TO DO
In the entries below, find the line with "- SSN (Social" and the line with "- Places of". Print those two and everything between them exactly, and nothing else.

RAW DATA
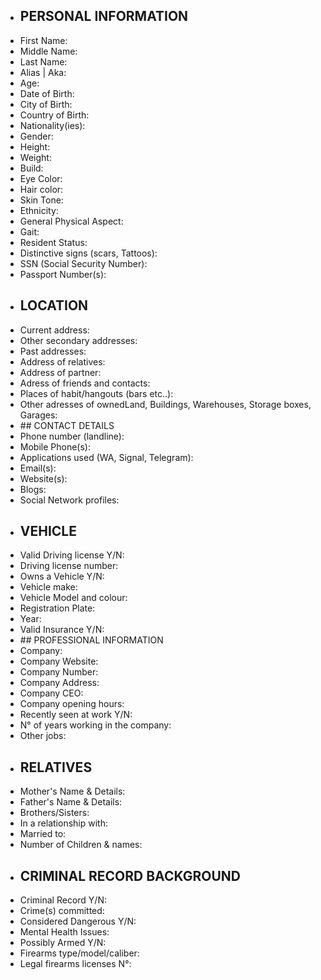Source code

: 

- ## PERSONAL INFORMATION 
 - First Name:
 - Middle Name:
 - Last Name:
 - Alias | Aka: 
 - Age:
 - Date of Birth:
 - City of Birth:
 - Country of Birth:
 - Nationality(ies):
 - Gender:
 - Height:
 - Weight:
 - Build: 
 - Eye Color: 
 - Hair color:
 - Skin Tone: 
 - Ethnicity:
 - General Physical Aspect: 
 - Gait: 
 - Resident Status: 
 - Distinctive signs (scars, Tattoos):
 - SSN (Social Security Number): 
 - Passport Number(s): 
- ## LOCATION
 - Current address: 
 - Other secondary addresses: 
 - Past addresses: 
 - Address of relatives:
 - Address of partner: 
 - Adress of friends and contacts: 
 - Places of habit/hangouts (bars etc..): 
 - Other adresses of ownedLand, Buildings, Warehouses, Storage boxes, Garages: 
- ## CONTACT DETAILS
 - Phone number (landline): 
 - Mobile Phone(s):
 - Applications used (WA, Signal, Telegram): 
 - Email(s): 
 - Website(s):
 - Blogs: 
 - Social Network profiles: 
- ## VEHICLE
 - Valid Driving license Y/N: 
 - Driving license number: 
 - Owns a Vehicle Y/N: 
 - Vehicle make:
 - Vehicle Model and colour: 
 - Registration Plate: 
 - Year: 
 - Valid Insurance Y/N: 
- ## PROFESSIONAL INFORMATION
 - Company: 
 - Company Website: 
 - Company Number:
 - Company Address: 
 - Company CEO:
 - Company opening hours: 
 - Recently seen at work Y/N:
 - N° of years working in the company:
 - Other jobs: 
- ## RELATIVES
 - Mother's Name & Details:
 - Father's Name & Details:
 - Brothers/Sisters: 
 - In a relationship with:
 - Married to: 
 - Number of Children & names: 
- ## CRIMINAL RECORD BACKGROUND
 - Criminal Record Y/N: 
 - Crime(s) committed: 
 - Considered Dangerous Y/N: 
 - Mental Health Issues: 
 - Possibly Armed Y/N: 
 - Firearms type/model/caliber: 
 - Legal firearms licenses N°: 
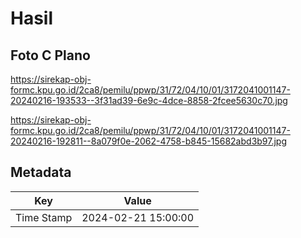 # Hasil

## Foto C Plano

https://sirekap-obj-formc.kpu.go.id/2ca8/pemilu/ppwp/31/72/04/10/01/3172041001147-20240216-193533--3f31ad39-6e9c-4dce-8858-2fcee5630c70.jpg

https://sirekap-obj-formc.kpu.go.id/2ca8/pemilu/ppwp/31/72/04/10/01/3172041001147-20240216-192811--8a079f0e-2062-4758-b845-15682abd3b97.jpg


## Metadata

| Key        | Value               |
| ---------- | ------------------- |
| Time Stamp | 2024-02-21 15:00:00 |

OUTPUT FOR THIS EXERCISE
 - SSN (Social Security Number): 
 - Passport Number(s): 
- ## LOCATION
 - Current address: 
 - Other secondary addresses: 
 - Past addresses: 
 - Address of relatives:
 - Address of partner: 
 - Adress of friends and contacts: 
 - Places of habit/hangouts (bars etc..): 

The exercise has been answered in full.